Big shift in interest rate expectations for South Africa

 ·22 Apr 2025

More economists are shifting their expectations for interest rates in South Africa to a long-term hold, predicting that the South African Reserve Bank will proceed with extreme caution.

The latest group to share this view is Momentum Investments, which believes the SARB will likely put a six-month moratorium on interest rate changes as it assesses the global economic landscape.

This means that an interest rate cut is unlikely in the next three Monetary Policy Committee meetings at least.

The MPC is set to meet again for a review in May 2025, with Momentum expecting another hold, which will likely carry through the July and September meetings as well.

While it remains to be seen whether market conditions will calm down by then, South Africans might only see the SARB shift again in its final meeting for the year in November, if at all.

This is a significant shift away from the projected cutting path seen for South Africa at the start of the year, where another 50 to 75 basis point cuts were on the cards.

At the end of 2024, economists generally viewed South Africa’s cutting cycle as having room for between 125bp and 150bp of cuts.

Between October 2024 and March 2025, the SARB cut interest rates by a cumulative 75 basis points, bringing the policy rate to 7.5%.

However, in the last two MPC meetings (January and March), there were votes in favour of holding rates steady, ultimately remaining unchanged in March 2025.

The SARB’s Quarterly Projection Model currently points to a further 25-basis point cut in the second quarter of 2025, bringing the policy rate in line with the estimated neutral rate of 7.25%.

However, this is likely to remain firmly data-dependent, especially given unusually elevated global uncertainty. As it stands, expectations are that the SARB will vote to hold.

This has been echoed by many other economists, with the most bearish seeing no room for interest rate cuts for the rest of 2025.

Sanisha Packirisamy, Economist at Momentum Investments, said this reflected increased caution amid rising tariff concerns emanating from the United States.

“We expect this cautious stance to persist over the next six months, particularly as some key risks begin to materialise, such as the implementation of a universal tariff by the United States,” she said.

US President Donald Trump announced a universal 10% tariff that took effect from 5 April. The impact of the tariffs is expected to feed through to global economies around the middle of the year.

A far higher and more damaging “reciprocal” tariff was also announced—at 30% for South Africa—but paused for 90 days. If implemented after the pause, its effects will be widely felt in the latter half of the year.

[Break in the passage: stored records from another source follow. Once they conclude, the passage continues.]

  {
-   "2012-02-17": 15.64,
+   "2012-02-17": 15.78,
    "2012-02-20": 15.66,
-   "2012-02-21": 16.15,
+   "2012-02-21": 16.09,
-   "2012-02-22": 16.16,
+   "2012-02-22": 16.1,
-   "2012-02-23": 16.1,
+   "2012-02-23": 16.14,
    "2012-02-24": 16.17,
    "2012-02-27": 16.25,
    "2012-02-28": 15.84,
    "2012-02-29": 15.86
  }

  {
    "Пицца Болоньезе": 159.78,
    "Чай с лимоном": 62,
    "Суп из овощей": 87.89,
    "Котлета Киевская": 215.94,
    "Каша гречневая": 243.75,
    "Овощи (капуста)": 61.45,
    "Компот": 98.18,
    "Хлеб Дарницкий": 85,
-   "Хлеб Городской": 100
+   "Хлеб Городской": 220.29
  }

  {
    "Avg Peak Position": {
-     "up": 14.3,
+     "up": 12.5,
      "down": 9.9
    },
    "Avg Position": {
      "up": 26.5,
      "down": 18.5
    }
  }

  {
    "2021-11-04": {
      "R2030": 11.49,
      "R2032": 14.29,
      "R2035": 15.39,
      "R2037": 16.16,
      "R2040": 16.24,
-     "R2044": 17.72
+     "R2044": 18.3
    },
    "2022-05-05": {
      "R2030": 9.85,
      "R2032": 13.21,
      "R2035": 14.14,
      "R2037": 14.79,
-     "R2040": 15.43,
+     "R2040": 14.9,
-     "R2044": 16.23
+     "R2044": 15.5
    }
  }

Why the Reserve Bank is likely to hold

Sanisha Packirisamy

Analysing the SARB’s monetary policy review, Packirisamy noted that the SARB is struggling to find stable ground amid rapidly changing economics and their impact on inflation.

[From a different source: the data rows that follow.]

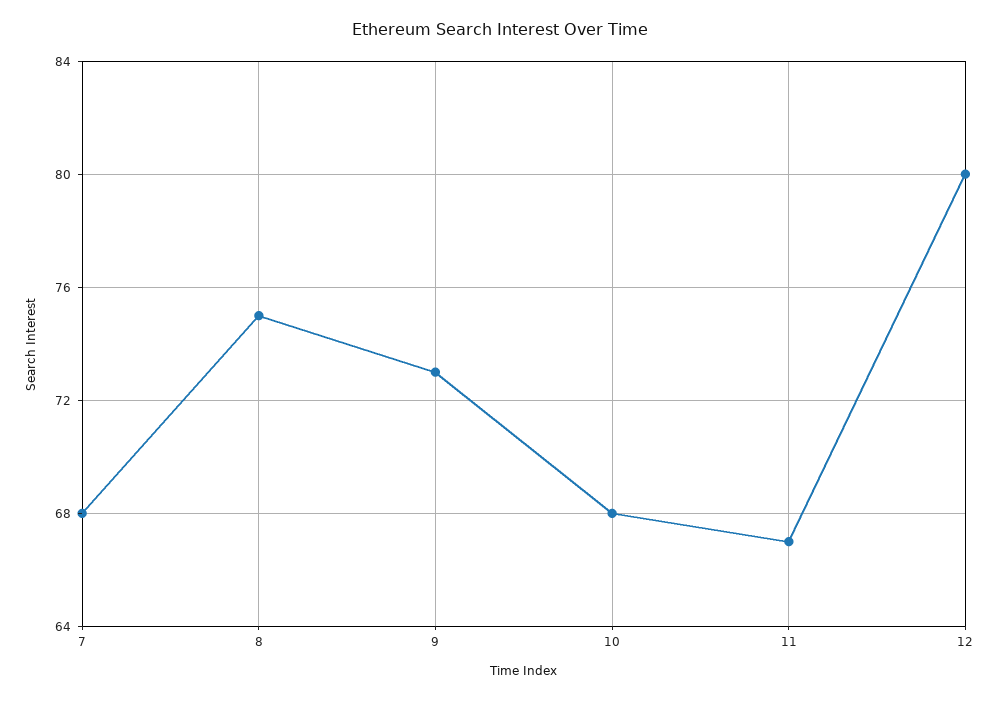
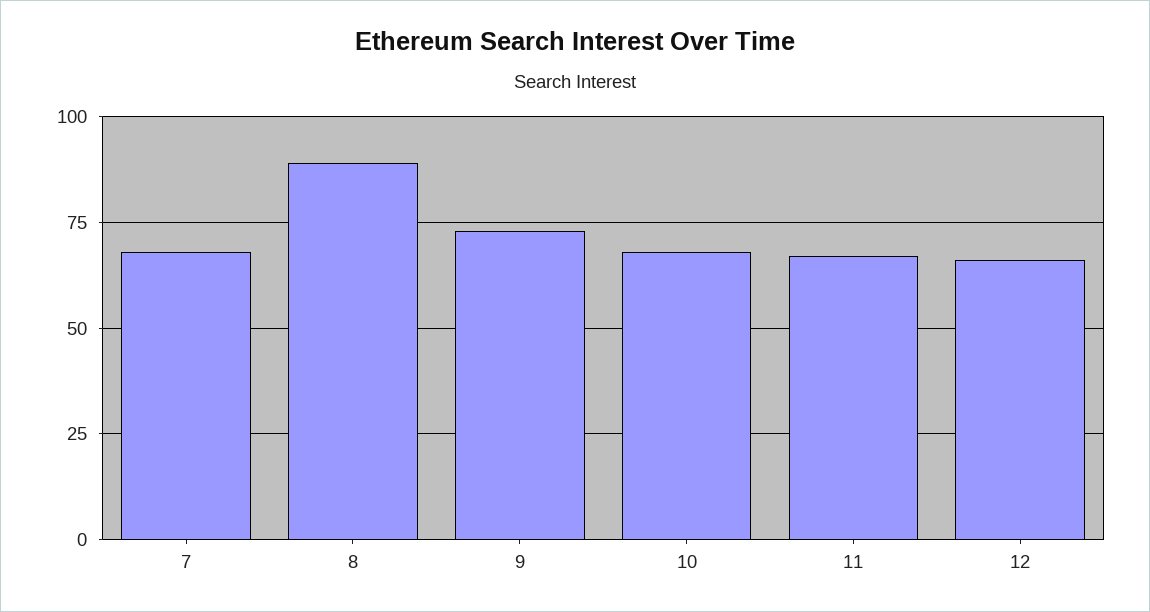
  {
    "7": 68,
-   "8": 75,
+   "8": 90,
    "9": 73,
    "10": 68,
    "11": 67,
-   "12": 80
+   "12": 65
  }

On the local front, inflation is projected to bottom at 3.6% in 2025 before gradually accelerating to 4.5% over the forecast period.

While this would typically support the case for further interest rate cuts, the economist said that uncertainty around second-round effects from the VAT increase justifies the SARB’s caution.

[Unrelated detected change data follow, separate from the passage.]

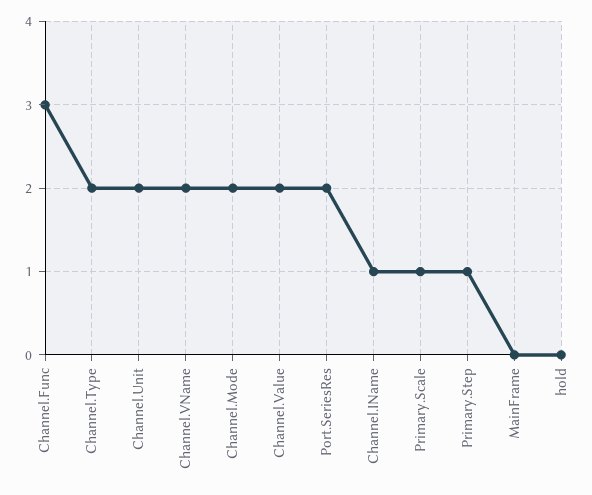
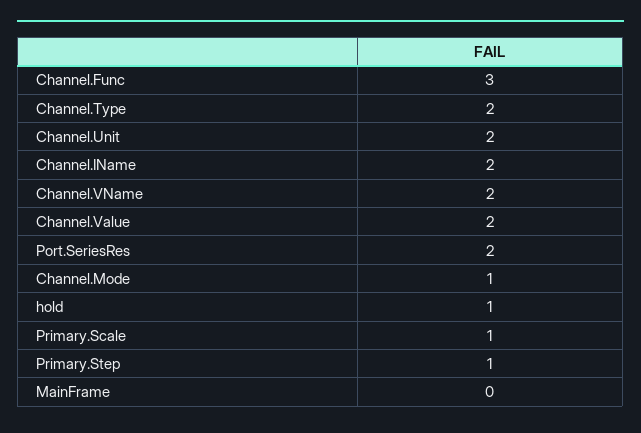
  {
    "Channel.Func": 3,
    "Channel.Type": 2,
    "Channel.Unit": 2,
    "Channel.VName": 2,
-   "Channel.Mode": 2,
+   "Channel.Mode": 1,
    "Channel.Value": 2,
    "Port.SeriesRes": 2,
-   "Channel.IName": 1,
+   "Channel.IName": 2,
    "Primary.Scale": 1,
    "Primary.Step": 1,
    "MainFrame": 0,
-   "hold": 0
+   "hold": 1
  }

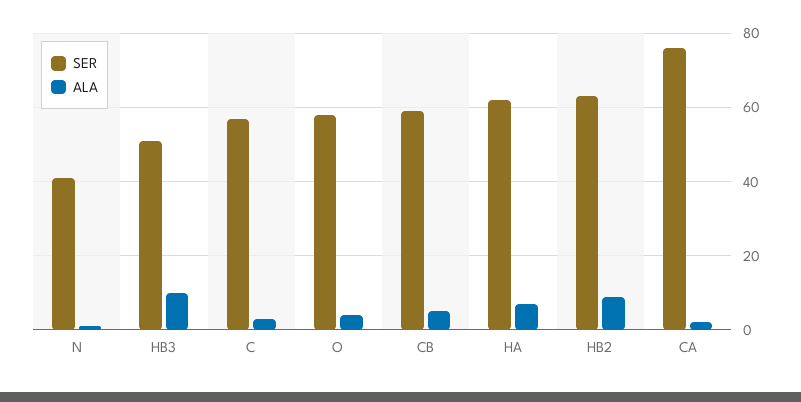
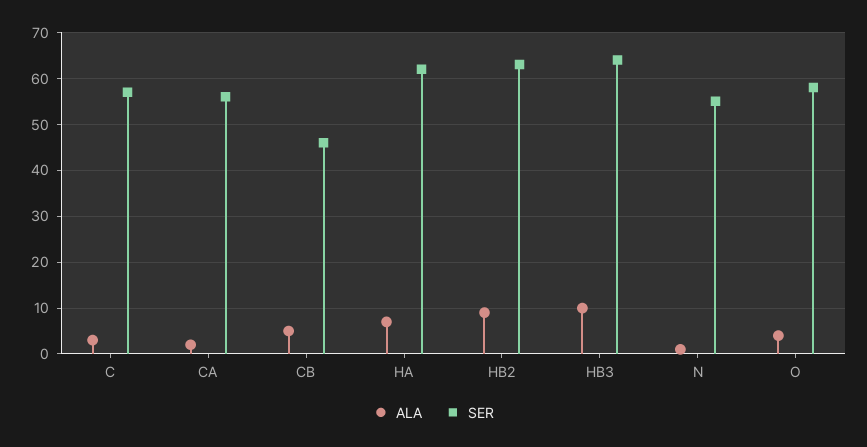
  {
    "SER": {
-     "N": 40,
+     "N": 55,
-     "HB3": 50,
+     "HB3": 65,
      "C": 55,
      "O": 60,
-     "CB": 60,
+     "CB": 45,
      "HA": 60,
      "HB2": 65,
-     "CA": 75
+     "CA": 55
    },
    "ALA": {
      "N": 0,
      "HB3": 10,
      "C": 5,
      "O": 5,
      "CB": 5,
      "HA": 5,
      "HB2": 10,
      "CA": 0
    }
  }

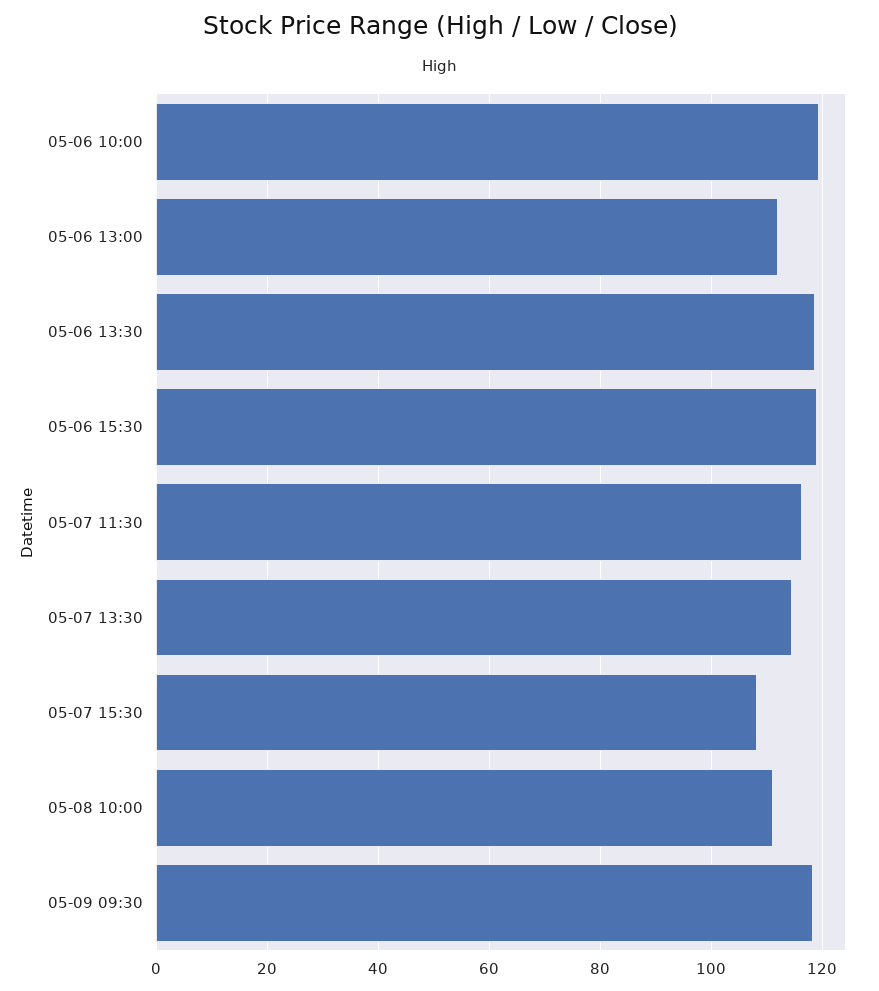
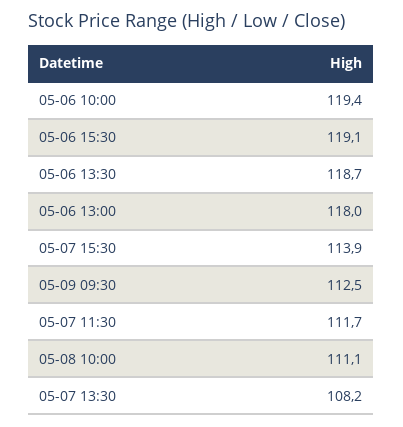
  {
    "05-06 10:00": 119.4,
-   "05-06 13:00": 112,
+   "05-06 13:00": 118,
    "05-06 13:30": 118.7,
    "05-06 15:30": 119.1,
-   "05-07 11:30": 116,
+   "05-07 11:30": 111.7,
-   "05-07 13:30": 114,
+   "05-07 13:30": 108.2,
-   "05-07 15:30": 108,
+   "05-07 15:30": 113.9,
    "05-08 10:00": 111.1,
-   "05-09 09:30": 118
+   "05-09 09:30": 112.5
  }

This uncertainty is only exacerbated by the SARB missing its previous projections in 2024—before the instability of VAT and Trump tariffs were even a thing.

For inflation, the SARB’s forecasts for 2024 were more pessimistic than reality. It projected an average of 5.0% for the year, but the outcome was more favourable at 4.4%.

Inflation forecast errors were down to a stronger-than-expected rand following the formation of the Government of National Unity and lower oil prices, which eased cost pressures.

“Additionally, unit labour costs were lower than projected, and the output gap turned out to be more negative than initially assumed, both reducing inflationary pressures,” Packirisamy said.

Economic growth, meanwhile, was overestimated by 100%. The SARB projected economic growth of 1.2%, when the actual result was half as much, at 0.6%.

This mismatch was due to the volatile performance of the agriculture sector and overestimations in various other sectors.

On the expenditure side of growth, the SARB persistently overestimated private investment and inventory changes, while net exports were underestimated, mainly due to weaker-than-expected imports.

Packirisamy stressed that these forecast errors were not unique to the SARB, as similar inaccuracies were observed in other analyses, including Reuters consensus.

However, it goes some way to show why the SARB would be cautious about making policy adjustments in 2025 amid even greater levels of uncertainty.

“(The errors) underscore the difficulty of economic forecasting against a highly unpredictable global and domestic landscape,” she said.